[Start DOCUMENT EXCERPT]

Several production mechanisms for keV-scale sterile neutrinos have been proposed. One of the earliest is the Dodelson–Widrow (DW) scenario [43], in which sterile neutrinos are produced via non-resonant oscillations with active neutrinos (NRPs). However, this mechanism is now ruled out by structure formation constraints, as it produces sterile neutrino velocity distributions that are too hot [44,45].

An alternative is resonant production (RP), known as the Shi–Fuller mechanism [46], in which a large lepton asymmetry enables efficient active-to-sterile neutrino conversion [47]. In this scenario, the sterile neutrino parameters required to reproduce the observed dark matter abundance are broadly consistent with current cosmological observations, including constraints from the Local Group and high-redshift galaxy counts [47]. Nonetheless, some tension remains with Lyman-$\alpha$ forest data [48].

Additionally, keV sterile neutrino dark matter production via particle decays has been extensively discussed (see Ref. [49] and the references therein).

[End DOCUMENT EXCERPT]

## TO DO
1. List every production mechanism for keV-scale sterile neutrinos named in the passage on sterile neutrino production.
2. Extend the passage on keV sterile neutrino production with new sentences that begin after its final sentence.
The data that follows is separate material and has no connection to the passage on sterile neutrino production.

[Start DATA BLOCK]

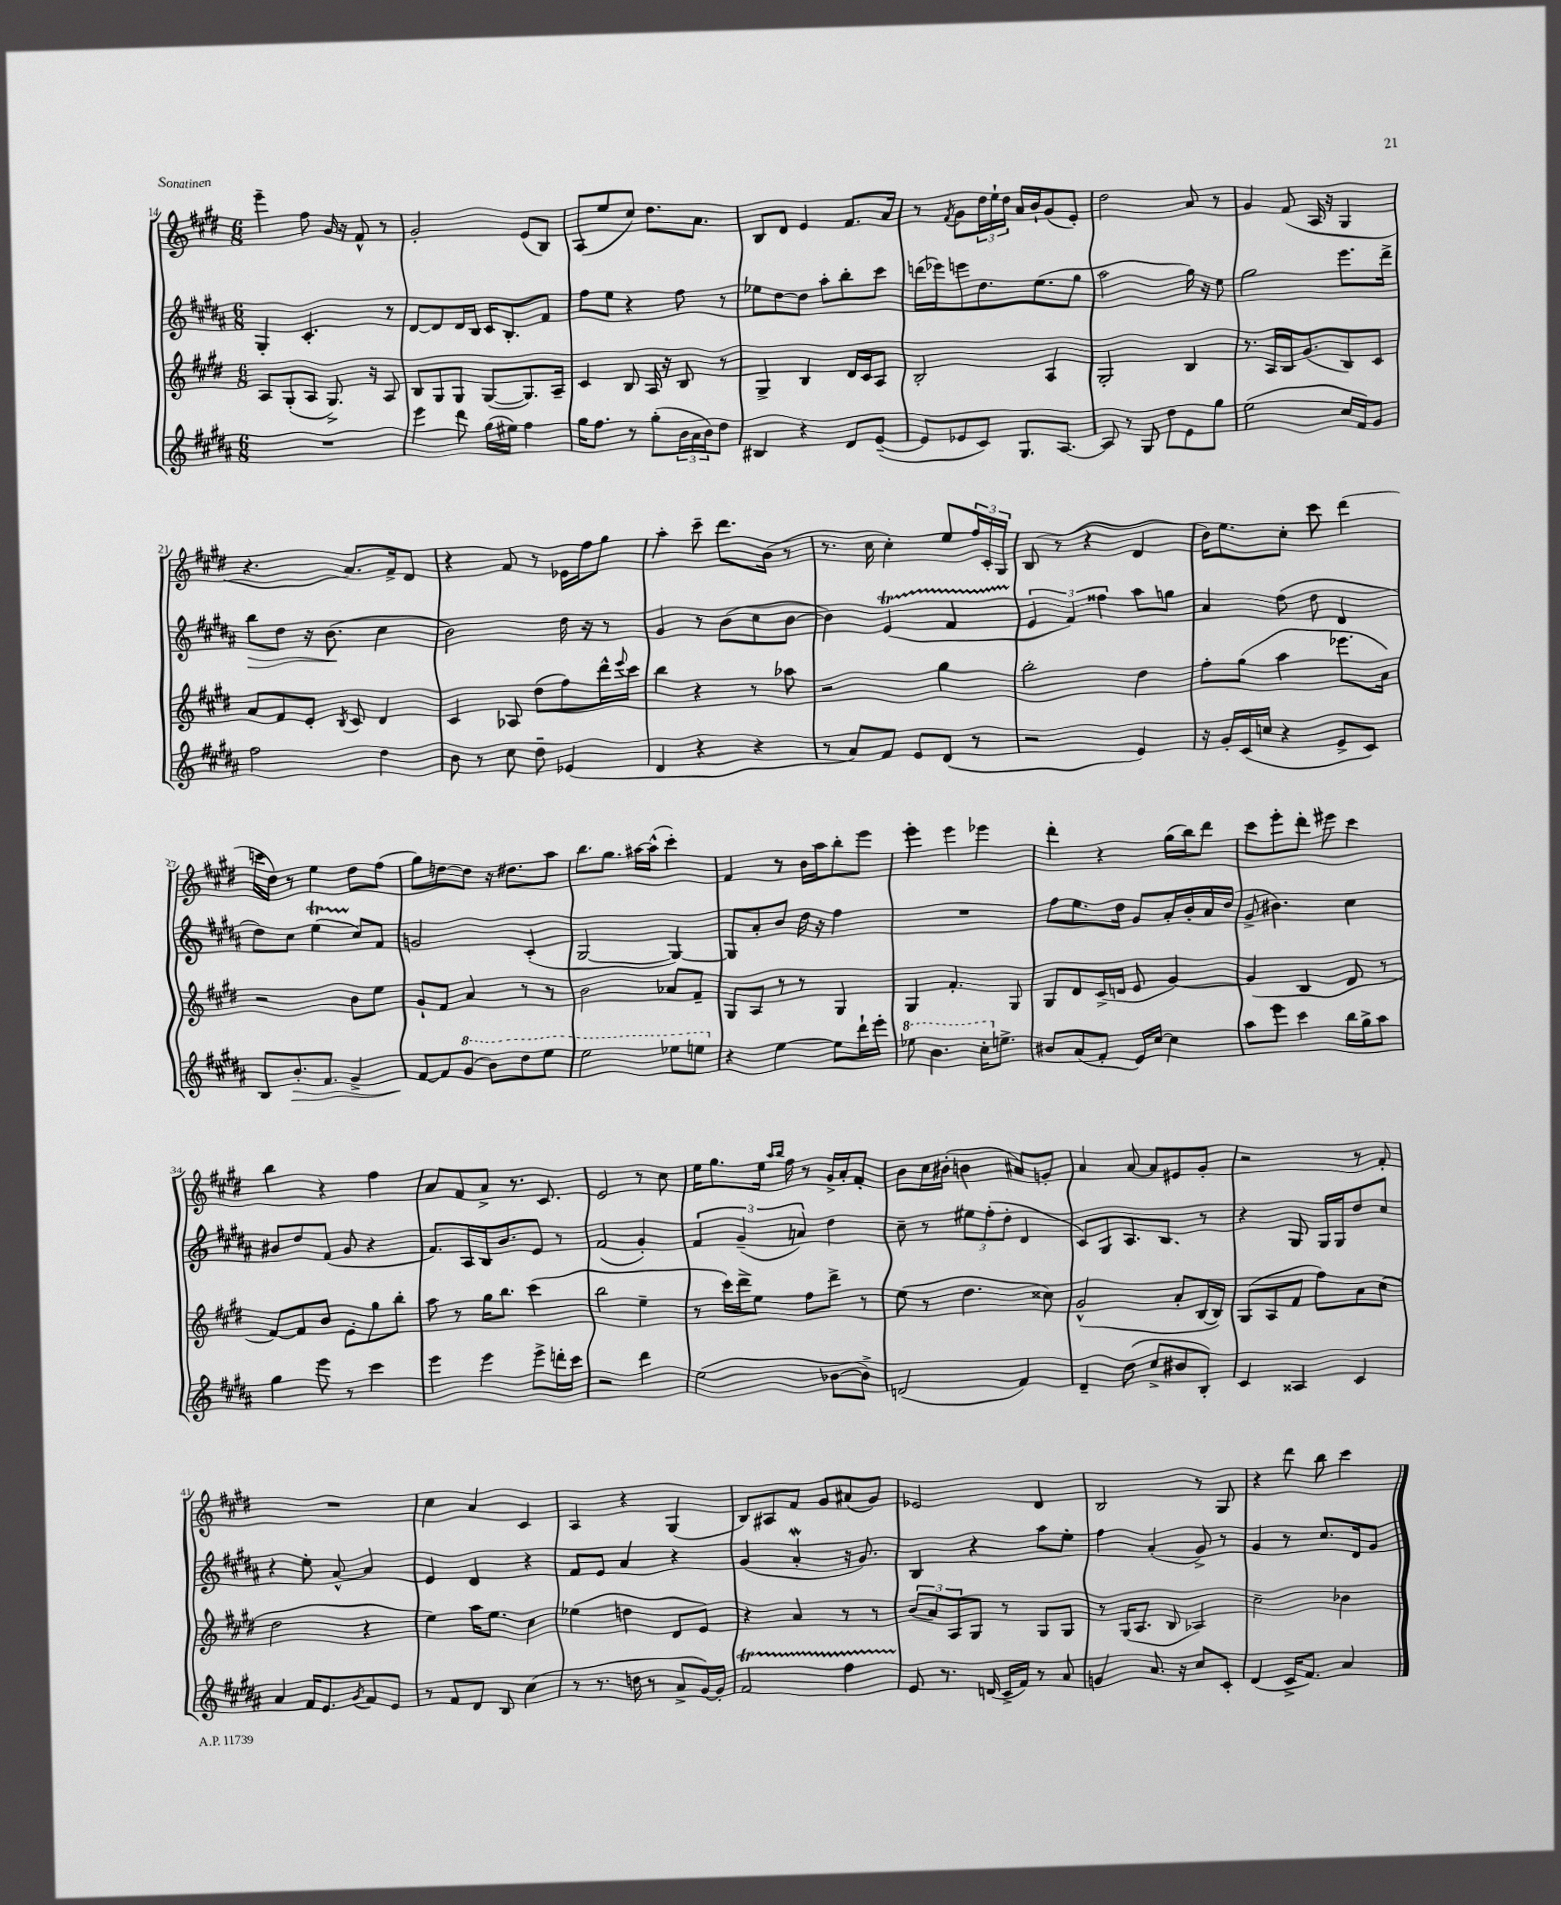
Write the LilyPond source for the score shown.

[End DATA BLOCK]

## SOLVED TASKS
1.
1. The Dodelson–Widrow scenario, with production via non-resonant oscillations with active neutrinos
2. Resonant production, known as the Shi–Fuller mechanism
3. Production via particle decays

2.
The lower mass limit of sterile neutrino dark matter is constrained by the universal Tremaine–Gunn bound [50], which applies when all dark matter is composed of sterile neutrinos. A more stringent constraint arises from analyses of the dark matter phase–space distribution in dwarf spheroidal galaxies, leading to $m_{N_1}>1.8$ keV for sterile neutrino non-resonant production (NRP) [51]. This bound was revisited in Ref. [52] in the frame of ΛCold+Warm Dark Matter (ΛCWDM) model, where WDM in the form of sterile neutrinos represents a fraction, $f_{DM}$, from the total DM.

From the combined analysis of WMAP5 and Lyman−α datasets, it was found that if $f_{DM}=1$ (pure Λ>WDM model), then the lower bound of sterile neutrino mass in the NRP case is $M_{N_1}>1.6$ keV (at 95%CL), which scales as $f_{DM}^{1/3}$ [53]. The same analysis shows that, below a certain threshold, $f_{DM}$ approach has a constant value because the contribution of WDM component become too small to be constrained by the data.

A combined analysis of the CMB anisotropy and lensing data, cosmic shear observations, and low-redshift BAO measurements [54] yields a sterile neutrino mass $M_{N_1}=7.88\pm 0.73$ keV (68%CL) and $f_{DM}=0.86\pm 0.07$ (68% CL), which is consistent with the Lyman-$\alpha$ forest constraints that exclude $f_{\mathrm{DM}}=1$ at $3\sigma$ [53]. A review of sterile neutrinos as a potential dark matter candidate can be found in Refs. [55,56].

Sterile neutrino dark matter is unstable. To serve as a viable dark matter candidate, its lifetime ${\tau }_{N_1}$ must exceed the age of the universe, ${\tau }_u\sim {10}^{17}$ s.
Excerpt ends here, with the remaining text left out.